■ REQUIRED WORK ■
All entries are to be copied exactly, with pictures removed.

■ RECORDS TO PROCESS ■
##############################

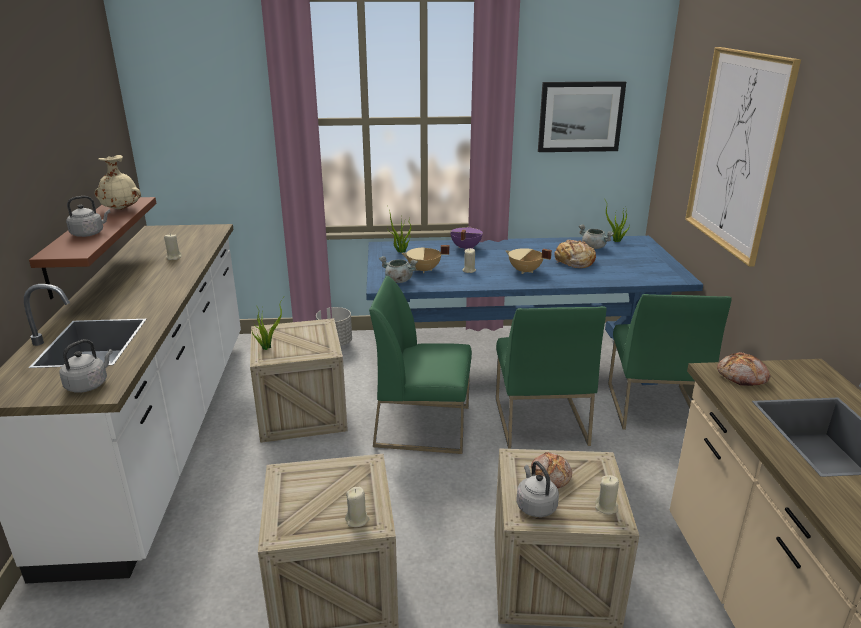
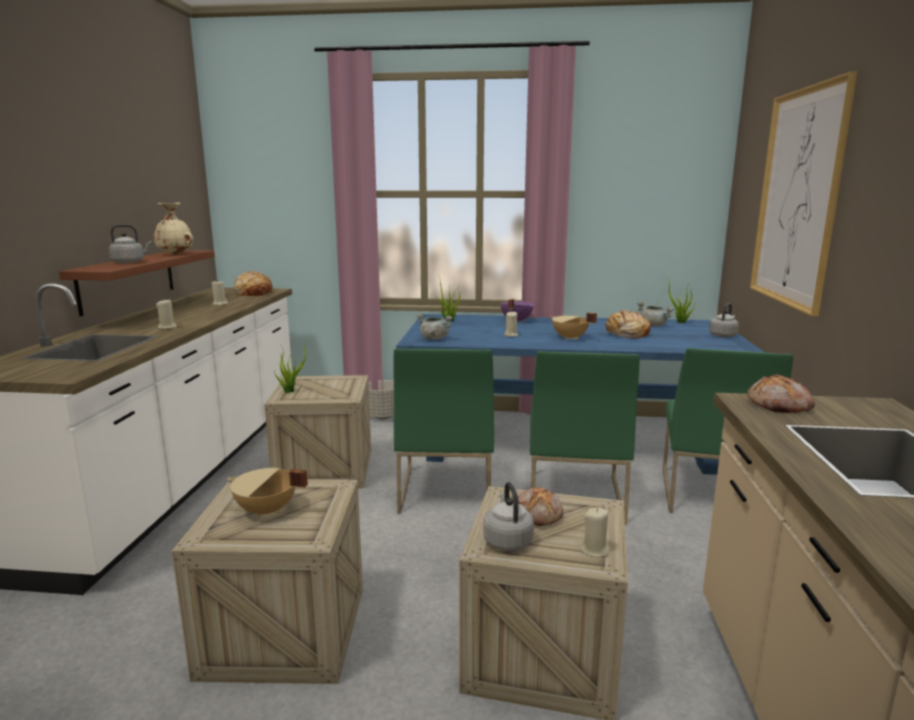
camera: 10 degrees right, 10 degrees down
grey kettle [59,339,113,393] -> grey kettle moved to [709,303,739,337]
beige candle [345,487,370,527] -> beige candle moved to [156,300,178,329]
green chair [369,276,472,454] -> green chair turned 105 degrees counterclockwise [393,348,494,514]
beige cooking pot [402,245,449,273] -> beige cooking pot moved to [227,468,308,518]
picture [538,81,626,152] -> none
none -> bread [234,271,273,296]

##############################

■ RESULT OF THE EXERCISE ■
camera: 10 degrees right, 10 degrees down
grey kettle [59,339,113,393] -> grey kettle moved to [709,303,739,337]
beige candle [345,487,370,527] -> beige candle moved to [156,300,178,329]
green chair [369,276,472,454] -> green chair turned 105 degrees counterclockwise [393,348,494,514]
beige cooking pot [402,245,449,273] -> beige cooking pot moved to [227,468,308,518]
picture [538,81,626,152] -> none
none -> bread [234,271,273,296]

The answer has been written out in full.